2.2 You will demonstrate an ability to implement the principles and practices that underpins product development, food processing, ingredient interactions, and quality assurance.

3.0 Critically analyse and solve scientific problems
3.3 You will demonstrate the ability to apply appropriate critical and analytical thought to issues related to food technology and/or nutrition.

4.0 Demonstrate effective communication of science
4.2 You will demonstrate an ability to write technical and scientific reports.
4.3 You will be able to communicate the solution to a problem or the result of a technical or scientific investigation using appropriate terminology for the intended audience.

5.0 Demonstrate accountability for your own learning and scientific work
5.2 You will demonstrate initiative and independence.
5.4 You will develop an ability to work collaboratively.

Overview of Learning Activities

You will learn in this course by:

  • Attending lectures where course content will be explained to you
  • Personal study where you will review lecture content and read the recommended texts
  • Performing laboratory based activities where you will practice the techniques described during lectures
  • Analysing and reporting on the results of laboratory activities
  • Undertaking independent research to find scientific information that you will incorporate into to assignments and laboratory reports

Total study hours:

Lecturer, tutor or demonstrator (face-to-face) guided learning activities that will total approximately 60 hours:

  • Lectures
  • Practical sessions (undertaken as part of a group)

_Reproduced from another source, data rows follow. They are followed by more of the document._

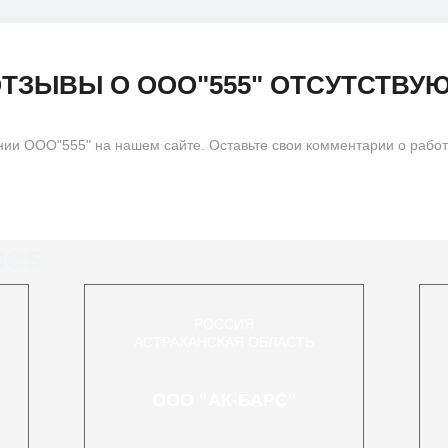
ТЗЫВЫ О ООО"555" ОТСУТСТВУ
ии ООО"555" на нашем сайте. Оставьте свои комментарии о работе
ies
РОССИЯ
АСТРАХАНСКАЯ ОБЛАСТЬ
ООО "АК-БАРС"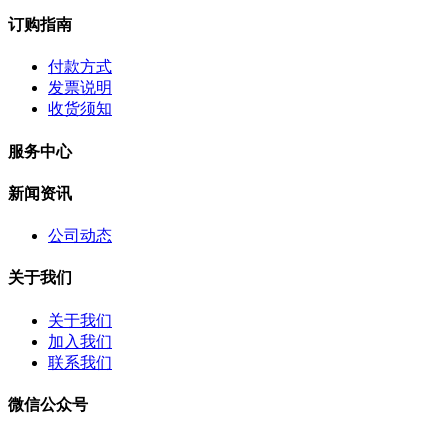
订购指南
付款方式
发票说明
收货须知
服务中心
新闻资讯
公司动态
关于我们
关于我们
加入我们
联系我们
微信公众号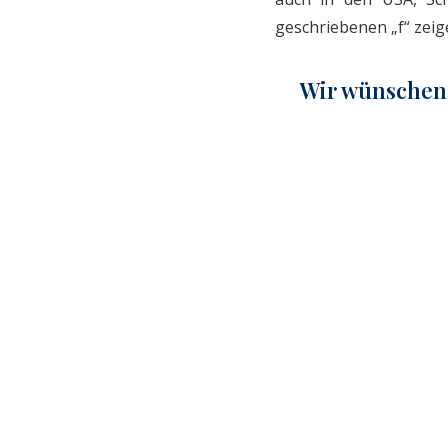
geschriebenen „f“ zeig
Wir wünschen 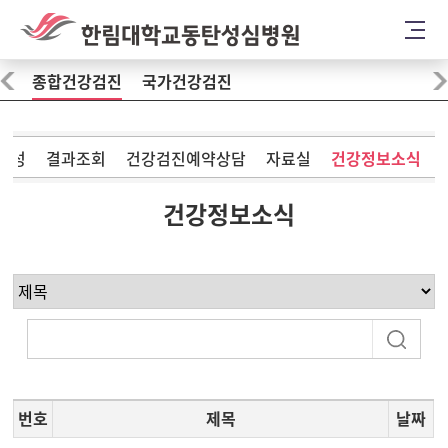
종합건강검진
국가건강검진
작성
결과조회
건강검진예약상담
자료실
건강정보소식
건강정보소식
번호
제목
날짜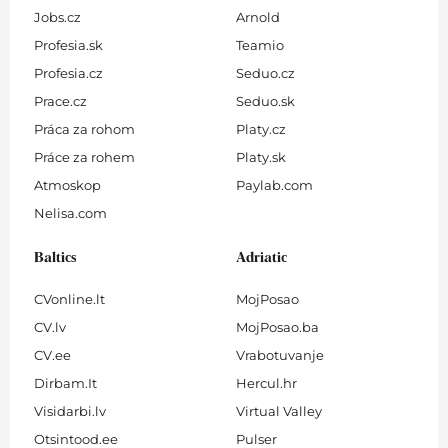
Jobs.cz
Arnold
Profesia.sk
Teamio
Profesia.cz
Seduo.cz
Prace.cz
Seduo.sk
Práca za rohom
Platy.cz
Práce za rohem
Platy.sk
Atmoskop
Paylab.com
Nelisa.com
Baltics
Adriatic
CVonline.lt
MojPosao
CV.lv
MojPosao.ba
CV.ee
Vrabotuvanje
Dirbam.It
Hercul.hr
Visidarbi.lv
Virtual Valley
Otsintood.ee
Pulser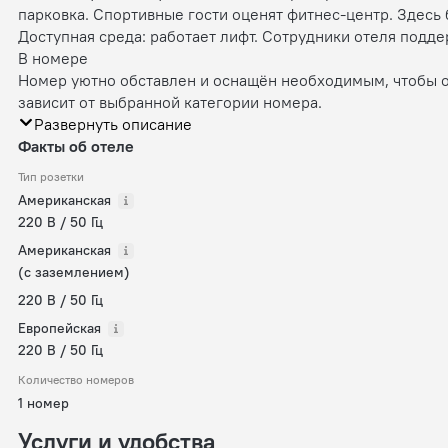
парковка. Спортивные гости оценят фитнес-центр. Здесь
Доступная среда: работает лифт. Сотрудники отеля подде
В номере
Номер уютно обставлен и оснащён необходимым, чтобы о
зависит от выбранной категории номера.
Развернуть описание
Факты об отеле
Тип розетки
Американская
220 В / 50 Гц
Американская
(с заземлением)
220 В / 50 Гц
Европейская
220 В / 50 Гц
Количество номеров
1 номер
Услуги и удобства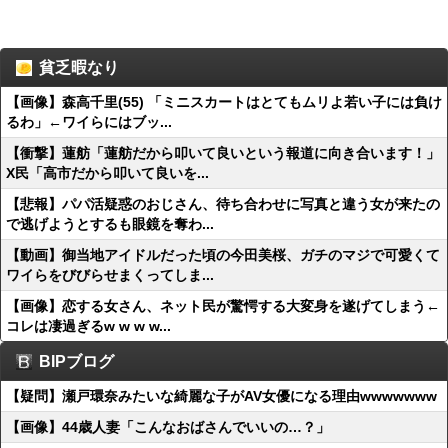
貧乏暇なり
【画像】森高千里(55) 「ミニスカートはとてもムリよ若い子には負け
るわ」←ワイらにはブッ...
【衝撃】蓮舫「蓮舫だから叩いて良いという報道に向き合います！」
X民「高市だから叩いて良いを...
【悲報】パパ活疑惑のおじさん、待ち合わせに写真と違う女が来たの
で逃げようとするも眼鏡を奪わ...
【動画】御当地アイドルだった頃の今田美桜、ガチのマジで可愛くて
ワイらをびびらせまくってしま...
【画像】恋する女さん、ネット民が驚愕する大変身を遂げてしまう←
コレは凄過ぎるw w w w...
BIPブログ
【疑問】瀬戸環奈みたいな綺麗な子がAV女優になる理由wwwwwww
【画像】44歳人妻「こんなおばさんでいいの…？」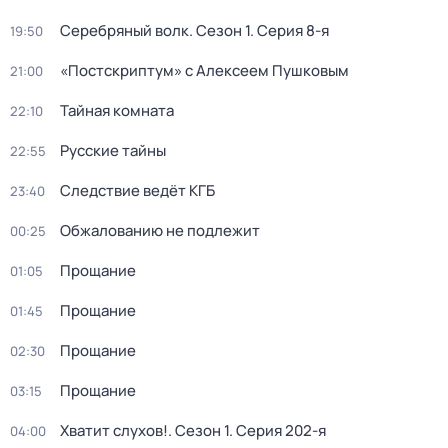
Серебряный волк
. Сезон 1
. Серия 8-я
19:50
«Постскриптум» с Алексеем Пушковым
21:00
Тайная комната
22:10
Русские тайны
22:55
Следствие ведёт КГБ
23:40
Обжалованию не подлежит
00:25
Прощание
01:05
Прощание
01:45
Прощание
02:30
Прощание
03:15
Хватит слухов!
. Сезон 1
. Серия 202-я
04:00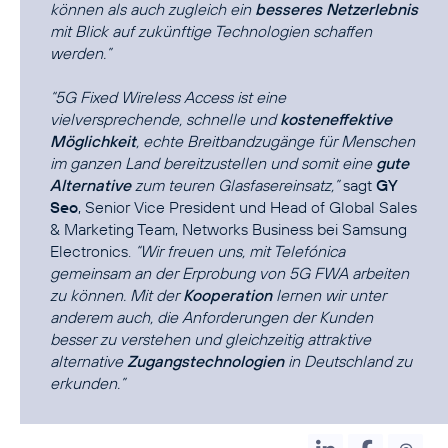
können als auch zugleich ein
besseres Netzerlebnis
mit Blick auf zukünftige Technologien schaffen
werden.”
“5G Fixed Wireless Access ist eine
vielversprechende, schnelle und
kosteneffektive
Möglichkeit
, echte Breitbandzugänge für Menschen
im ganzen Land bereitzustellen und somit eine
gute
Alternative
zum teuren Glasfasereinsatz,”
sagt
GY
Seo
, Senior Vice President und Head of Global Sales
& Marketing Team, Networks Business bei Samsung
Electronics.
“Wir freuen uns, mit Telefónica
gemeinsam an der Erprobung von 5G FWA arbeiten
zu können. Mit der
Kooperation
lernen wir unter
anderem auch, die Anforderungen der Kunden
besser zu verstehen und gleichzeitig attraktive
alternative
Zugangstechnologien
in Deutschland zu
erkunden.”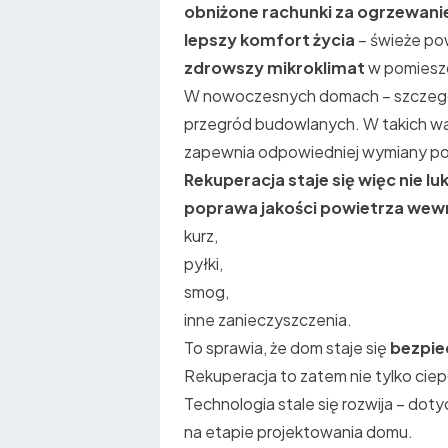
obniżone rachunki za ogrzewani
lepszy komfort życia
– świeże pow
zdrowszy mikroklimat
w pomiesz
W nowoczesnych domach – szczegó
przegród budowlanych. W takich w
zapewnia odpowiedniej wymiany po
Rekuperacja staje się więc nie l
poprawa jakości powietrza we
kurz,
pyłki,
smog,
inne zanieczyszczenia.
To sprawia, że dom staje się
bezpie
Rekuperacja to zatem nie tylko ciep
Technologia stale się rozwija – dot
na etapie projektowania domu.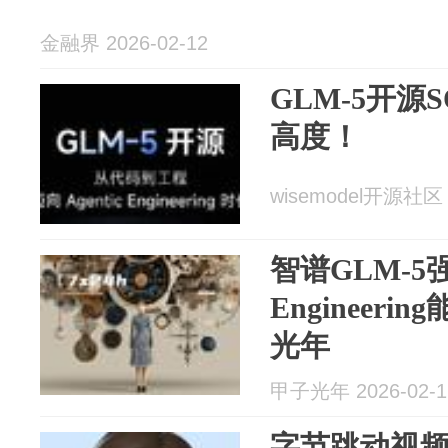
金融界 2026-02-12
GLM-5开源
高度！
wisemodel开源社区 2
智谱GLM-5强
Engineer
光年
甲子光年 2026-02-1
字节跳动视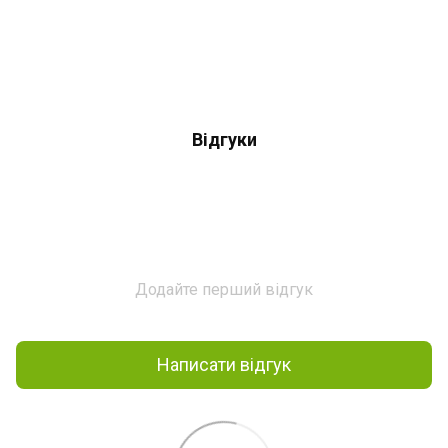
Відгуки
Додайте перший відгук
Написати відгук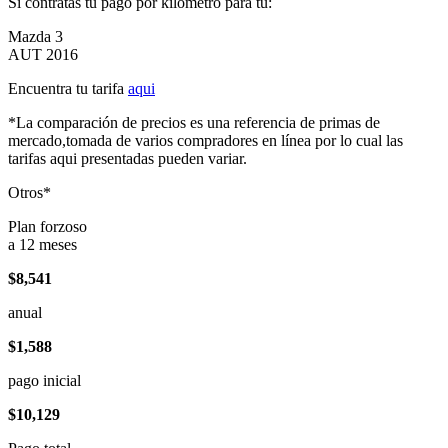
Si contratas tu pago por kilómetro para tu:
Mazda 3
AUT 2016
Encuentra tu tarifa
aqui
*La comparación de precios es una referencia de primas de
mercado,tomada de varios compradores en línea por lo cual las
tarifas aqui presentadas pueden variar.
Otros*
Plan forzoso
a 12 meses
$8,541
anual
$1,588
pago inicial
$10,129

Independent study activities will total approximately 60 hours, including:

  • Developing a plan to address a problem related to a substantially transformed plant based food product
  • Course content review and examination preparation

Overview of Learning Resources

The learning resources provided for this course will include:

  • Lecture slides and supporting materials will be provided through the Learning Hub (accessible through myRMIT).
  • ​Lecture recordings that are accessible through the Learning Hub.
  • There is no single textbook that adequately covers entire materials used in this course​. However students will be provided with a​ list of relevant information sources, such as reference books, book chapters​, links to authoritative websites​ and recent articles in scientific journals.

Overview of Assessment

Note that:

This course has no hurdle requirements.


Assessment Tasks


Assessment Task 1: Laboratory Reports

You will participate in practical session(s) culminating with submission of scientific and / or technical report(s).

Early Assessment Task: the first laboratory report submitted will be your early assessment task.

Weighting: 30%

This assessment task supports CLOs: 3, 4, 5 and 6


Assessment Task 2: Problem Solving

You will critically evaluate scientific and technical information to solve a problem relevant to the role of food ingredient structure and function.

Weighting: 30%

This assessment task supports CLOs: 3, 4, 5 and 6


Assessment Task 3: Final Examination

You will complete a two hour written final examination at the end of the semester. The examination will be closed book.